How is a torn ACL treated? When does it need surgery?
The major decision in treating a torn ACL is whether the patient would benefit from surgery to repair the injury. The surgeon and the patient need to discuss the level of activity that was present before the injury, what the patient expects to do after the injury has healed, the general health of the patient, and whether the patient is willing to undertake significant physical therapy and rehabilitation required after an operation.
Nonsurgical treatment may be appropriate for less active patients, who do not participate in activities that require running, jumping, or pivoting, and who would be interested in physical therapy to return range of motion and strength to match the uninjured leg.
The International Knee Documentation Committee, a collaboration of American and European orthopedic surgeons, developed a questionnaire to standardize the activity level assessment of patients before and after surgery to help guide surgeons and patients to decide whether surgery would be helpful. The activity levels were as follows:
- Level I: jumping, pivoting, and hard cutting
- Level II: heavy manual work or side-to-side sports
- Level III: light manual work and noncutting sports like running and bicycling
- Level IV: sedentary lifestyle without sports
Surgical repair is recommended for those who wish to return to Level I and II activities. This is generally not an emergency and is undertaken after understanding all treatment options.
Young athletes may require surgical repair of the ACL because of the potential for knee instability and inability to return to their level of competition.
A non-surgical approach might be considered for patients who have level III and level IV lifestyles.
Those who are candidates for nonoperative treatment benefit from physical therapy and exercise rehabilitation to return strength to the leg and range of motion to the injured knee. Even then, some patients might benefit from arthroscopic surgery to address associated cartilage damage and to debride or trim arthritic bony changes within the knee.
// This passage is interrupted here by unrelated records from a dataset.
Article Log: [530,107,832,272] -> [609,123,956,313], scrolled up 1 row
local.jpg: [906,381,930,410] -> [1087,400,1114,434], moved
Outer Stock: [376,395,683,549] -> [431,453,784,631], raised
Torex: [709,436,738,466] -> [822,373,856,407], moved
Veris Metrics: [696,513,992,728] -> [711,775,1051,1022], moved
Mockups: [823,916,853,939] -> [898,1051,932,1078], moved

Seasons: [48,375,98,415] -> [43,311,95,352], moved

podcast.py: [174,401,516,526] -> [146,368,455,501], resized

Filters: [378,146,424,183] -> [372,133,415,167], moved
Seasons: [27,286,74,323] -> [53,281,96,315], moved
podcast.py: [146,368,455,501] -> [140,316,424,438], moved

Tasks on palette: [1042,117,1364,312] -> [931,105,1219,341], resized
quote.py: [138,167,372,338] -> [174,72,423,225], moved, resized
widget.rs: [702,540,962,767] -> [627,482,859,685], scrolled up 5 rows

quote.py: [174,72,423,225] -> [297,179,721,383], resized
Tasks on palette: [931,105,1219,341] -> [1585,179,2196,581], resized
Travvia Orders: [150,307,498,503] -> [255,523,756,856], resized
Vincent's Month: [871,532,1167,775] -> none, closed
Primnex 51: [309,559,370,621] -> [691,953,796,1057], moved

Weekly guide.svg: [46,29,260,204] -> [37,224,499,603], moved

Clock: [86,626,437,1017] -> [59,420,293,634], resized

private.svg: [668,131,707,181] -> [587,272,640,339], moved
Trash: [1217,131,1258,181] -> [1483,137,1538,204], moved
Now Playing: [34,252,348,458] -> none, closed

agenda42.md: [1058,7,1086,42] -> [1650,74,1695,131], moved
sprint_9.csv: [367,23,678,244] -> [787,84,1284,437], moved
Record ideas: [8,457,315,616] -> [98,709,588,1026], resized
Recovery from this type of arthroscopic surgery is measured in weeks, not months.
If surgery is planned, there is usually a waiting period of a few weeks after the injury so that pre-habilitation can occur to strengthen the muscles that surround the knee. The waiting period also decreases the risk of developing excess scar formation around the knee (arthrofibrosis) that might restrict knee motion after the operation.
Surgery is usually planned to occur within five months of injury.
The anterior cruciate ligament can be reconstructed by an orthopedic surgeon using arthroscopic surgery. There are a variety of techniques, depending on the type of tear and what other injuries may be associated. The decision as to what surgical option is appropriate is individualized and tailored to a patient’s specific situation. Because of its blood supply and other technical factors, the torn ACL ends are not usually sewn together, and instead, a graft is used to replace the ACL. Often an autograft, tissue taken from the patient’s own body, is a piece of hamstring or patellar tendon that is used to reconstruct the ACL.
Research is ongoing about the potential role of biologic enhancements to surgical repair, using stem cells, platelet-rich plasma, and growth factors to help promote healing and ligament regeneration.
Rehabilitation physical therapy and exercise program are often suggested to strengthen the quadriceps and hamstrings before surgery. It may take six to nine months to return to full activity after surgery to reconstruct an ACL injury.
The first three weeks concentrate on gradually increasing knee range of motion in a controlled way. The new ligament needs time to heal and care is taken not to rip the graft. The goal is to have the knee capable of being fully extended and flexing to 90 degrees.
By week six, the knee should have a full range of motion and a stationary bicycle or stair-climber can be used to maintain the range of motion and begin strengthening exercises of the surrounding muscles.
The next four to six months are used to restore knee function to what it was before the injury. Strength, agility, and the ability to recognize the position of the knee are increased under the guidance of the physical therapist and surgeon. There is a balance between exercising too hard and not doing enough to rehabilitate the knee and the team approach of patient and therapist is useful.